Speaker: Jasper Lee

Affiliation: Brown University

Title: Real-Valued Sub-Gaussian Mean Estimation, Optimal to a (1+o(1)) Multiplicative Factor

Abstract:

We revisit one of the most fundamental problems in statistics: given access to independent samples from a 1D random variable (with finite but unknown mean and variance), what is the best way to estimate the mean, in terms of error convergence with respect to sample size? The conventional wisdom is to use the sample mean as our estimate. However it is known that the sample mean has optimal convergence if and only if the underlying distribution is (sub-)Gaussian. Moreover, it can even be exponentially slower than optimal for certain heavy-tailed distributions. On the other hand, the median-of-means estimator (invented and reinvented in various literature) does have sub-Gaussian convergence for all finite-variance distributions, albeit in the big-O sense with a sub-optimal multiplicative constant. The natural remaining question then, is whether it is possible to bridge the gap, to have an estimator that has optimal sub-Gaussian concentration with an optimal constant, for all finite-variance distributions.

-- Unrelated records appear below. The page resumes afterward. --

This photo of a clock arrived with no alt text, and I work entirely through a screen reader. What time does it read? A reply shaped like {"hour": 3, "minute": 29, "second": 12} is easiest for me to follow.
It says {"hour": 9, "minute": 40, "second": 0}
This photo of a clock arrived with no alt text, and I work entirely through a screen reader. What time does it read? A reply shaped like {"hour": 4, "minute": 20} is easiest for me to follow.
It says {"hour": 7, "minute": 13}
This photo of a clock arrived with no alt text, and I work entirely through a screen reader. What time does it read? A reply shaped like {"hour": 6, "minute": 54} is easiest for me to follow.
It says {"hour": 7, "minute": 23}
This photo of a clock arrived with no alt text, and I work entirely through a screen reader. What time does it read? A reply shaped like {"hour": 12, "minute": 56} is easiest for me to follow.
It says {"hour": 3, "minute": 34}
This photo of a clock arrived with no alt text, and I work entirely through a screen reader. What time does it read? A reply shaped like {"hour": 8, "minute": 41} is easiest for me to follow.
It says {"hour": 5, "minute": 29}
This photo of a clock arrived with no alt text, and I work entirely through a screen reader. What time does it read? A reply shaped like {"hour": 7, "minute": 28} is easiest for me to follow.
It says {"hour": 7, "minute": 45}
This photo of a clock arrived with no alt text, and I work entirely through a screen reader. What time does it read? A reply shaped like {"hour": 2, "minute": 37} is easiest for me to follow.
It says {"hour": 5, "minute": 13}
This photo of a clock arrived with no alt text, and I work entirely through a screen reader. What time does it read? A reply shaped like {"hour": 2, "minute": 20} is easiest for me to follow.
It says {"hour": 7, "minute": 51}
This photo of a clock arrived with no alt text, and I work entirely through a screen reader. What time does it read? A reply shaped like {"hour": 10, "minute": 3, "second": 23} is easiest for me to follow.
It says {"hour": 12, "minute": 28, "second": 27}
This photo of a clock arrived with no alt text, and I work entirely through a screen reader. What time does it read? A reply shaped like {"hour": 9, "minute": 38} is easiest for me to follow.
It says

In this talk, we answer the question affirmatively by giving an estimator that converges with the optimal constant inside the big-O, up to a (1+o(1)) multiplicative factor. Our estimator is furthermore computable in time linear in the sample size. The convergence analysis involves deriving tail bounds using tools from linear and convex programming, which may be of independent interest.

Joint work with Paul Valiant.